[Excerpt to read — start]

Re: Trying to hide a NSProgressIndicator upon finishing of table rendering
Re: Trying to hide a NSProgressIndicator upon finishing of table rendering
- Subject: Re: Trying to hide a NSProgressIndicator upon finishing of table rendering
- From: Graham Cox <email@hidden>
- Date: Mon, 16 Mar 2015 12:29:46 +1100
> On 16 Mar 2015, at 11:58 am, Patrick J. Collins <email@hidden> wrote:
>
> The problem is, there is quite an obnoxious lag between spinner being
> hidden and table view contents actually updating. I am assuming because
> this is a 13 column x several hundred rows,
That's a big table... sure it's the right UI here?
> NSTextField *result = [tableView makeViewWithIdentifier:kFrameDataTableViewIdentifier owner:self];
> if (!result)
> And guess what? result is always false...
Which means you've probably missed something. View-based tables recycle their views by default and only update those that are actually visible. The result should not be false if the view is able to be fetched from the recycle queue. To be honest getting that all right is a bit tricky and it's not helped by the confusion that results from trying to set it up in IB, a process that is far from crystal clear.

[Excerpt to read — finish]

◆ **Task description**:
Decide whether each statement below agrees with the mailing-list reply about hiding a progress indicator. For each, answer yes or no and quote the deciding words of the reply.
1. The table being rendered has 13 columns.
2. View-based tables update all of their views, whether visible or not.
3. The reply calls setting this up in IB straightforward.

[Extracted data — start]

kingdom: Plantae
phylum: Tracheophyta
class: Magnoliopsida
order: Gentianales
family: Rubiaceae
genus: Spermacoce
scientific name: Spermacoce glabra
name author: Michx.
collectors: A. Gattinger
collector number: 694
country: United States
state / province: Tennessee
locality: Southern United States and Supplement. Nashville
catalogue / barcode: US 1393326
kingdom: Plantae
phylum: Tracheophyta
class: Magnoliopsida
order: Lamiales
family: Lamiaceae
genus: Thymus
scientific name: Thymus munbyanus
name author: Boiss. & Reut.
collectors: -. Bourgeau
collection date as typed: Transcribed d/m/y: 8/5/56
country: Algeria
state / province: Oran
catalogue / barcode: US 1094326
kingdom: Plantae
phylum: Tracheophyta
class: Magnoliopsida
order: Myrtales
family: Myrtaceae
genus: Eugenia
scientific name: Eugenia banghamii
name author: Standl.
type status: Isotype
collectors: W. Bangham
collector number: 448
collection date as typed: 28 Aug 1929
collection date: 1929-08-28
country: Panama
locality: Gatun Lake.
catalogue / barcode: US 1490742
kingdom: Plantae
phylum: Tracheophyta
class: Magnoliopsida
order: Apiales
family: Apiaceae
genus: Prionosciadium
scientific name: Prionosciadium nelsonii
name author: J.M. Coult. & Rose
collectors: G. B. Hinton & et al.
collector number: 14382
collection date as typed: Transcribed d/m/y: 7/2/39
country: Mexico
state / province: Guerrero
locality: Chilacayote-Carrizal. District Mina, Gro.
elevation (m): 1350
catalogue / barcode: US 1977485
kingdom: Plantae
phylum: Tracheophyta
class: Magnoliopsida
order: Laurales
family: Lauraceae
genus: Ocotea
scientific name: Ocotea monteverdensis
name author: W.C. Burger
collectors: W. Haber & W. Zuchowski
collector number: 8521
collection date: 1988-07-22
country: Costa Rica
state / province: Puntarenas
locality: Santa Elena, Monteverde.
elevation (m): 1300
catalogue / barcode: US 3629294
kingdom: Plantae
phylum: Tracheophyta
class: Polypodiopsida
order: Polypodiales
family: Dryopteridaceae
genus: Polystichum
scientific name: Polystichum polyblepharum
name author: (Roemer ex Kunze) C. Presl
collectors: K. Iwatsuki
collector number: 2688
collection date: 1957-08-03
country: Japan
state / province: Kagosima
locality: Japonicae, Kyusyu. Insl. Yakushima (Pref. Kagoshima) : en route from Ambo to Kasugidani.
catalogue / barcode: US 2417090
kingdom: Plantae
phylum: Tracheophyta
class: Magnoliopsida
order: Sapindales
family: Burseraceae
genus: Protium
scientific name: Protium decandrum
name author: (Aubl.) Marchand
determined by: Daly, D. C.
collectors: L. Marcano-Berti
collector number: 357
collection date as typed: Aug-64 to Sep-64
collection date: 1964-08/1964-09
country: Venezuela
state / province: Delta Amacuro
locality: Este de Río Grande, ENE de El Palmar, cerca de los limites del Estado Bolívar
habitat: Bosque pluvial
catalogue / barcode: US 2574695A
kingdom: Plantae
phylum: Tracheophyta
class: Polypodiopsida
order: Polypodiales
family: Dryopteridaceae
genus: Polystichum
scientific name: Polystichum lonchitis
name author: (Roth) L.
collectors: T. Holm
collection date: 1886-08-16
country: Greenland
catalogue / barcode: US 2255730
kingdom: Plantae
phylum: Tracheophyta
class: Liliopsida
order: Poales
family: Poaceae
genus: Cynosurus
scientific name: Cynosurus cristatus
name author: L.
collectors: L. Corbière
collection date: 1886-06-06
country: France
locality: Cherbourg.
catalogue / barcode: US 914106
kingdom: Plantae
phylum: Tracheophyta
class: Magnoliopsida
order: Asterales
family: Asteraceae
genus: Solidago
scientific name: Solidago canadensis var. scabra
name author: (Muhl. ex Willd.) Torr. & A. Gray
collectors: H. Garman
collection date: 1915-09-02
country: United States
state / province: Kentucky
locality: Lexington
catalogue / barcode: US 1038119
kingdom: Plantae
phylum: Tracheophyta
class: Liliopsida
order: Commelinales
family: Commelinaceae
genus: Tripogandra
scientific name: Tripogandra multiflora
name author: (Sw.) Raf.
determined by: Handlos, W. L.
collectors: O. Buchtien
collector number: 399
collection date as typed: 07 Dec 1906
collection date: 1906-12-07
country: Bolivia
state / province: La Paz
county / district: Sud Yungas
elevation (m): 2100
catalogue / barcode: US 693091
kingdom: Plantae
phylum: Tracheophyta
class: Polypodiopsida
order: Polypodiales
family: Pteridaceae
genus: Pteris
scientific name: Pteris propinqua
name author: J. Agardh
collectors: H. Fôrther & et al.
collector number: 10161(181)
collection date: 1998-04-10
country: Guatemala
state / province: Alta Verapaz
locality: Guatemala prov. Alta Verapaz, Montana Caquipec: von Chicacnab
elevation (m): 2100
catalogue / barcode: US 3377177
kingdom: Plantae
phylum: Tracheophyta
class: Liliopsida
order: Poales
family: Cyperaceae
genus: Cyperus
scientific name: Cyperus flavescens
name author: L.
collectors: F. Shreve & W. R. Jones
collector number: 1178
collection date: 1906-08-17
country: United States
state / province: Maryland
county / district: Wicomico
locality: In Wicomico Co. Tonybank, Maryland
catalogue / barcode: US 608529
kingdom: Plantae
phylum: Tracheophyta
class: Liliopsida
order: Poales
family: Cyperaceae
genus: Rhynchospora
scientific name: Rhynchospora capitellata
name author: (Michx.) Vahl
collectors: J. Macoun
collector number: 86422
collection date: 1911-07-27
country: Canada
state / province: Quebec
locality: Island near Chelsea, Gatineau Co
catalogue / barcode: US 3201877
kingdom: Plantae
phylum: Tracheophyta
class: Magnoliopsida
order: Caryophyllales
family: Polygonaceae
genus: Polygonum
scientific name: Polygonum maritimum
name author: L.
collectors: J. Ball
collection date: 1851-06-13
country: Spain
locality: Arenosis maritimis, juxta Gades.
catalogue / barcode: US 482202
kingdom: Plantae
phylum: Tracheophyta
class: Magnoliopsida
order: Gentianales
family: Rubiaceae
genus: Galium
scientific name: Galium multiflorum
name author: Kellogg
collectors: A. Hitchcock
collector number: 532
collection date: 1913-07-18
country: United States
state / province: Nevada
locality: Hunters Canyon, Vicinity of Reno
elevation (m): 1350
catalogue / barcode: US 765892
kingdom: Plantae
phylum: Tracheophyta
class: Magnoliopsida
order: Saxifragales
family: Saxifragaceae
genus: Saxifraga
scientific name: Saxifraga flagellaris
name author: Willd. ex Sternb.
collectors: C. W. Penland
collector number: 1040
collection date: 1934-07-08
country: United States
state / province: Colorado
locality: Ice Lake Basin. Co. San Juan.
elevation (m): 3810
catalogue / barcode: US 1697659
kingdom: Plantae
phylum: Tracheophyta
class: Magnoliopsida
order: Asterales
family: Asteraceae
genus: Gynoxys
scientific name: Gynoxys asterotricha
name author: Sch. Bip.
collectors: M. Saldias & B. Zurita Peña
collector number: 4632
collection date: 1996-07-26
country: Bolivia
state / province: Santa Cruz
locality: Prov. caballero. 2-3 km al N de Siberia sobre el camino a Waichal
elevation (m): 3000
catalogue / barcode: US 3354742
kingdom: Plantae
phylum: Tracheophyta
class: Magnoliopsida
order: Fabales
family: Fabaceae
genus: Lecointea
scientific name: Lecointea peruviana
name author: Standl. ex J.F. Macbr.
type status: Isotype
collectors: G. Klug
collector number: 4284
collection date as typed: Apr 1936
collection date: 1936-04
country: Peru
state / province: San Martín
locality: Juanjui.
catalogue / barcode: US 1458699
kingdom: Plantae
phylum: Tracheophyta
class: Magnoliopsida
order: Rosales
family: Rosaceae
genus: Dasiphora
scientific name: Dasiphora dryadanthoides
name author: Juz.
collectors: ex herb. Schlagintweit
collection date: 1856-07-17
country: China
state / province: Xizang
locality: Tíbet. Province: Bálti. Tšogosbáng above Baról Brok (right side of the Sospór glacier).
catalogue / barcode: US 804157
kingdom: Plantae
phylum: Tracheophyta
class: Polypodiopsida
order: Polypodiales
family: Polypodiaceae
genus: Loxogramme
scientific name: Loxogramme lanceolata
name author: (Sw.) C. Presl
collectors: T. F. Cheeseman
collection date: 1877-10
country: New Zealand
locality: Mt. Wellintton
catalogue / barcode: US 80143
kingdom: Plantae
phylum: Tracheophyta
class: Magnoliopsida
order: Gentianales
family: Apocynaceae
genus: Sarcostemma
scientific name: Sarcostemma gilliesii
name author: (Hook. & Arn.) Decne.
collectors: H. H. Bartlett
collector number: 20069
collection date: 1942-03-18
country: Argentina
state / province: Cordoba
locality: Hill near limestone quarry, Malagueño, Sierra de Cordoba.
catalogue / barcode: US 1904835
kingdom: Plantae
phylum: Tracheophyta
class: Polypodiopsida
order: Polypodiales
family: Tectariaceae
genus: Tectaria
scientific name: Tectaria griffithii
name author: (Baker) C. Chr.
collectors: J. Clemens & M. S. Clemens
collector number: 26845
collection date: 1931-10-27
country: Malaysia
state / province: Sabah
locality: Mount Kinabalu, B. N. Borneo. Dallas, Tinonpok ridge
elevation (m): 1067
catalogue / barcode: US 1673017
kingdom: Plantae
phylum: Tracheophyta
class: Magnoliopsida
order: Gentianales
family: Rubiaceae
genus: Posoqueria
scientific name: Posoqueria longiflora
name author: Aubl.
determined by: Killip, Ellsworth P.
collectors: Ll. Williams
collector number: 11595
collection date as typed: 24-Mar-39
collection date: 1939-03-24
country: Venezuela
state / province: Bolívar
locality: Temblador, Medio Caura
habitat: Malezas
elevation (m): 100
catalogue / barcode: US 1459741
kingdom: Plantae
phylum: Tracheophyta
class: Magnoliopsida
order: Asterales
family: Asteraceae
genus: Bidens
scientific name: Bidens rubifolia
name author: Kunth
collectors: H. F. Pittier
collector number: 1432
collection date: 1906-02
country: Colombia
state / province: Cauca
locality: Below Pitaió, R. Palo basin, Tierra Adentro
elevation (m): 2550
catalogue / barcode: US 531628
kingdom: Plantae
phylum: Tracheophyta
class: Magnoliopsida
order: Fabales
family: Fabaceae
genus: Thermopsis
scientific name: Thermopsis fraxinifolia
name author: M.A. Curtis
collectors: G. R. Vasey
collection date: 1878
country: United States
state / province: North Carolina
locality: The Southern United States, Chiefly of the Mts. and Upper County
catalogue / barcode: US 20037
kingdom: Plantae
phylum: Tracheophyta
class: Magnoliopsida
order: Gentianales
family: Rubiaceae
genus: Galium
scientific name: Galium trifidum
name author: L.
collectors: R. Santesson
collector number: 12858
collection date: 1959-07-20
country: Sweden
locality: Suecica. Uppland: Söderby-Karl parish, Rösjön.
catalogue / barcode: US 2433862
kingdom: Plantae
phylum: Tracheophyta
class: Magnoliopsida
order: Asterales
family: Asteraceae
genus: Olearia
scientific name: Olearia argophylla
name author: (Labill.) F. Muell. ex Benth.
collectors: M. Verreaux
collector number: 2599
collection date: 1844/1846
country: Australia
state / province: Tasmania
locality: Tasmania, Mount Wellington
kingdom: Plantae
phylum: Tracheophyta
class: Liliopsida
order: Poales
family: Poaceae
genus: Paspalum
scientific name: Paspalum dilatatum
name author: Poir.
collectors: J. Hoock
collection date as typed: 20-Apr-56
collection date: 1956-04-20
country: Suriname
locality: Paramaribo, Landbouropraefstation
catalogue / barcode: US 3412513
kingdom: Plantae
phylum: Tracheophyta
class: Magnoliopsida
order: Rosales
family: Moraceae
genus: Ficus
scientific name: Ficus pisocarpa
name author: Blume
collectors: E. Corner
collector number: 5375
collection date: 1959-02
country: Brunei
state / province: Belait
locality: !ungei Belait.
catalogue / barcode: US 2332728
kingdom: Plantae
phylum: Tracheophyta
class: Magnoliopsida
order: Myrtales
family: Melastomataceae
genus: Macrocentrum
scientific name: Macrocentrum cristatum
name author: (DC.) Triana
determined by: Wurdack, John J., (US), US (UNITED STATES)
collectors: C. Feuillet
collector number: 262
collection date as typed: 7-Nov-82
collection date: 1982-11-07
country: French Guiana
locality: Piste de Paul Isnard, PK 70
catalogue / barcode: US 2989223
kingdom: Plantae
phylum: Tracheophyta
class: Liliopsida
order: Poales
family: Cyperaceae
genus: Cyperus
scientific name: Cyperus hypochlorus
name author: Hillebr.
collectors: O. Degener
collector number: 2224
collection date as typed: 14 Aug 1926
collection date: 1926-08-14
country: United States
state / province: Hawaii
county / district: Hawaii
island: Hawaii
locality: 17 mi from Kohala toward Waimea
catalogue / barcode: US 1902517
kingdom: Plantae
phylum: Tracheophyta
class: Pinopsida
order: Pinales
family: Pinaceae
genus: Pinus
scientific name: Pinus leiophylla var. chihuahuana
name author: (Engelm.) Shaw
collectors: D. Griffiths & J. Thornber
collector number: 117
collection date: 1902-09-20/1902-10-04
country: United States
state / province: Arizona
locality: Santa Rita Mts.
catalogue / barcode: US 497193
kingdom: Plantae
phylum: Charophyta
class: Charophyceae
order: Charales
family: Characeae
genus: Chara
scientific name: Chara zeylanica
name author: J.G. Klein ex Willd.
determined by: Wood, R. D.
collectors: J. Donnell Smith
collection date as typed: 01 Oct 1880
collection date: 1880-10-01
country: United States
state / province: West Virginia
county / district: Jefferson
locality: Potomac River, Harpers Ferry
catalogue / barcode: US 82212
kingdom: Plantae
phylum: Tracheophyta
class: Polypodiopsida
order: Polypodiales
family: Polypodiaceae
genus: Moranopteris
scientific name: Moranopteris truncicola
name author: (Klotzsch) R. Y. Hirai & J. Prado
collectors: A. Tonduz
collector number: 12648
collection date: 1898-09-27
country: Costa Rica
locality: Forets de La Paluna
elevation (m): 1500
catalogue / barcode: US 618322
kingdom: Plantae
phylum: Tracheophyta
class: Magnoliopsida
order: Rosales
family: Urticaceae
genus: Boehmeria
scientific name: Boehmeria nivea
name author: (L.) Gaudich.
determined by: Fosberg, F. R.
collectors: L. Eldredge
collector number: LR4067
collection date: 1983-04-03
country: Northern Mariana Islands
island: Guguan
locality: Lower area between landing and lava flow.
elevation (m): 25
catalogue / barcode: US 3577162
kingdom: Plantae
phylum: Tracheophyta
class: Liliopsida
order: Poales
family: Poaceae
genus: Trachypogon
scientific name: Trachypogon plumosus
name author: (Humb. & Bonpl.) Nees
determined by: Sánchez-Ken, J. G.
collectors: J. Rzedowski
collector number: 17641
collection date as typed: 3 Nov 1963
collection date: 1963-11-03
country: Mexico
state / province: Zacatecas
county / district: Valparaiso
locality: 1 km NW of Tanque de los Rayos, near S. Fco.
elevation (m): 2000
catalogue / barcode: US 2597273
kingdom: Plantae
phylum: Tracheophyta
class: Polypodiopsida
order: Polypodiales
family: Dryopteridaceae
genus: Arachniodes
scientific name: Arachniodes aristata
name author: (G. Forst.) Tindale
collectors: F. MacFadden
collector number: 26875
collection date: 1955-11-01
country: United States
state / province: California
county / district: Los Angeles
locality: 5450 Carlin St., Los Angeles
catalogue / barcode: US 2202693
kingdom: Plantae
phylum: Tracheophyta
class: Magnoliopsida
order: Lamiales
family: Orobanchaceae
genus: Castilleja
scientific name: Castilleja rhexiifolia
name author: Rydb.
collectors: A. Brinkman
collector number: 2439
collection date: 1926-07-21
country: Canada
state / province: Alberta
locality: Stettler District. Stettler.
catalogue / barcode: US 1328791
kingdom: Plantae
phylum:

[Extracted data — finish]

◆ **Answer to the exercise**:
1. Yes: "this is a 13 column x several hundred rows"
2. No: "only update those that are actually visible"
3. No: "a process that is far from crystal clear"